La visite surprise du ministre des Affaires étrangères iranien au G7 a été révélée par le site Flightradar24. Ce n'est pas la première fois que ce site, qui donne en temps réel les déplacements en avion sur toute la planète, permet de dévoiler des informations politiquement ou stratégiquement importantes.

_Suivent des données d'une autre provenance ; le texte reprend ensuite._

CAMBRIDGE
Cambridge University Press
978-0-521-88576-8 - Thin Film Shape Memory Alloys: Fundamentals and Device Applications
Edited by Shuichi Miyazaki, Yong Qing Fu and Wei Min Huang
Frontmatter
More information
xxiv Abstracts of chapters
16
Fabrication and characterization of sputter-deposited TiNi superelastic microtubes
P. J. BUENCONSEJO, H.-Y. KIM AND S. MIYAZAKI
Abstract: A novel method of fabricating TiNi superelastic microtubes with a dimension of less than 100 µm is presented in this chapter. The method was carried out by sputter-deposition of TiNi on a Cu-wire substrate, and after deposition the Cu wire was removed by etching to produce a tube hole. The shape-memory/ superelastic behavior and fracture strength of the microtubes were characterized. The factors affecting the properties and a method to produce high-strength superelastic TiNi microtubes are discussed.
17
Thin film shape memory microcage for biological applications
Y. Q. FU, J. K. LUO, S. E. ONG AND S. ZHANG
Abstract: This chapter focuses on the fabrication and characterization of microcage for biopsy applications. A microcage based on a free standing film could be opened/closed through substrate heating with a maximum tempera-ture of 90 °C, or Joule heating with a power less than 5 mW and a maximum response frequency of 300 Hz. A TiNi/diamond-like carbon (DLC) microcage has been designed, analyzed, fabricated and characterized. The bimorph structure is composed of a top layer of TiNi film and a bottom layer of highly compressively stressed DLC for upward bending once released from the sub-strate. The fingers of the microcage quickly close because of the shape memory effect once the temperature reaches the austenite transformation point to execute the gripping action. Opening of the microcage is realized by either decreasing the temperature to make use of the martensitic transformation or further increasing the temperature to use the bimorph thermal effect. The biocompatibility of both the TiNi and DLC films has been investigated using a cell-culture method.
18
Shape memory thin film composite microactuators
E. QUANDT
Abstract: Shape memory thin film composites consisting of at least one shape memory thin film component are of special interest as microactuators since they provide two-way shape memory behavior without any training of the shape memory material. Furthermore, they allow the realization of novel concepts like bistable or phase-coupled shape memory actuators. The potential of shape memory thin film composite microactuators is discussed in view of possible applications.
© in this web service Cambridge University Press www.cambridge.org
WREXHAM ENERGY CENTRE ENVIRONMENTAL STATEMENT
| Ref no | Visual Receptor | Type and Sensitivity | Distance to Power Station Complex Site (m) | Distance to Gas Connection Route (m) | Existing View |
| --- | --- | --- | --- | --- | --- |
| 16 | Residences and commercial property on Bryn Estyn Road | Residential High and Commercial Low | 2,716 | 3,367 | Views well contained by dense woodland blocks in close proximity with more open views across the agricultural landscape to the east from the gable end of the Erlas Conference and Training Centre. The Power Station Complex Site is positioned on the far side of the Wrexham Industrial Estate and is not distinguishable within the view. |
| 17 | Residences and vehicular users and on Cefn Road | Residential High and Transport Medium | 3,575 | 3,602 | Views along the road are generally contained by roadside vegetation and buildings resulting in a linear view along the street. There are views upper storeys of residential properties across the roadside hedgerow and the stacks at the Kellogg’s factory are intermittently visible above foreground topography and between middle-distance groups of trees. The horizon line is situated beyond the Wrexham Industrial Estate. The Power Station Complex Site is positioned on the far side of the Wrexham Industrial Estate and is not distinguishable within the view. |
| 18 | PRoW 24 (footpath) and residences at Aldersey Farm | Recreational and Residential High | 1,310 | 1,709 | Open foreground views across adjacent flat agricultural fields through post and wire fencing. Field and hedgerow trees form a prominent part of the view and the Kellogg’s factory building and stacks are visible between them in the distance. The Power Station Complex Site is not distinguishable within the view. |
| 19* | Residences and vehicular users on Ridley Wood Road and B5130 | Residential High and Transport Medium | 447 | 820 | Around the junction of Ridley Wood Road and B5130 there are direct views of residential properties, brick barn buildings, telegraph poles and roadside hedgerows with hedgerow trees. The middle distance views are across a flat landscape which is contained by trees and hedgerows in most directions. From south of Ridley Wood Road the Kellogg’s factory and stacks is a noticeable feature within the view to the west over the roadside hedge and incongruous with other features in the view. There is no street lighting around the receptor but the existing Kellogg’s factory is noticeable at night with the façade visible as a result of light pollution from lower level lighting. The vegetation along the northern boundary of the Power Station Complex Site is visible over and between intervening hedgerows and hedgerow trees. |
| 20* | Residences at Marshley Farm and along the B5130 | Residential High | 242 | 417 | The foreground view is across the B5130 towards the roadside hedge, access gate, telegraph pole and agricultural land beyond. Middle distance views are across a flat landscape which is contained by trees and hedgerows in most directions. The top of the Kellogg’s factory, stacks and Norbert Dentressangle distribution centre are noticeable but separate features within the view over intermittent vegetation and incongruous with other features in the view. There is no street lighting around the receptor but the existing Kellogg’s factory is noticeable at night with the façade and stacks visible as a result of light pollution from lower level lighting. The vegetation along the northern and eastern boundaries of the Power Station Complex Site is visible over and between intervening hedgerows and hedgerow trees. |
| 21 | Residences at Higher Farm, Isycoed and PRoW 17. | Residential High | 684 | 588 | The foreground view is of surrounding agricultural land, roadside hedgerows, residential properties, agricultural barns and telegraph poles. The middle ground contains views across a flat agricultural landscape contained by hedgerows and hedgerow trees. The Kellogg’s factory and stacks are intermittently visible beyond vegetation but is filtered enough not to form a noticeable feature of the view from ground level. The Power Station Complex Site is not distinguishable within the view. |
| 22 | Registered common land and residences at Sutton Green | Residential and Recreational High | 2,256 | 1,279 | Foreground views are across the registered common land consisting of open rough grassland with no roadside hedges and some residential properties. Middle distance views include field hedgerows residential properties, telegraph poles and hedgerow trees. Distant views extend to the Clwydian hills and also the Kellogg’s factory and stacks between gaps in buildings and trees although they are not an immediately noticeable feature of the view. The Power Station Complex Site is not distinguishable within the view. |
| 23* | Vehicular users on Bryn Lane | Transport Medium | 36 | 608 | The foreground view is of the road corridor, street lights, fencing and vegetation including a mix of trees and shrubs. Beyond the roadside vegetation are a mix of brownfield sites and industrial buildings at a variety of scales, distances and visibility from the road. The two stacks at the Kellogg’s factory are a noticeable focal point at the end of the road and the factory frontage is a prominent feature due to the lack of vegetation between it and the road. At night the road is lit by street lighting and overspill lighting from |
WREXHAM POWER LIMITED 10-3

Désormais, les internautes surveillent les déplacements des décideurs de la planète notamment en avion.
Désormais, les internautes surveillent les déplacements des décideurs de la planète notamment en avion. © AFP / JAN WOITAS

C’est le site Flightradar24 qui a révélé avant tout le monde la venue du ministre iranien des Affaires étrangères au G7 de Biarritz, coupant l’herbe sous le pied d'Emmanuel Macron. François Pilet, journaliste suisse et créateur du bot sur Twitter "GVA Dictator Alert", qui traque les allées et venues des avions de dictateurs sur l'aéroport de Genève, explique : "Tous les avions émettent leur identité et leur position. Si on connait l’identité de l’avion officiel iranien, il est possible de le détecter sur Flightradar et donc de savoir qu’il se dirigeait vers Biarritz". 

Le cas de l'avion du ministre iranien des Affaires étrangères

Dimanche en début d'après-midi, en s'appuyant sur Flightradar, plusieurs internautes se sont rendus compte qu'un avion iranien avait atterri à Biarritz. 

A 15H09, une dépêche AFP reprend l'information en s'appuyant là aussi sur Flightradar24: "Un avion officiel iranien s'est posé dimanche à 14h13 (12H13 GMT) sur l'aéroport de Biarritz, dans le Sud-Ouest de la France, qui accueille le sommet du G7 où la crise du nucléaire iranien est largement débattue, selon le site de suivi du trafic aérien Flightradar24".

L'information est ensuite officiellement confirmée par les autorités françaises et iraniennes.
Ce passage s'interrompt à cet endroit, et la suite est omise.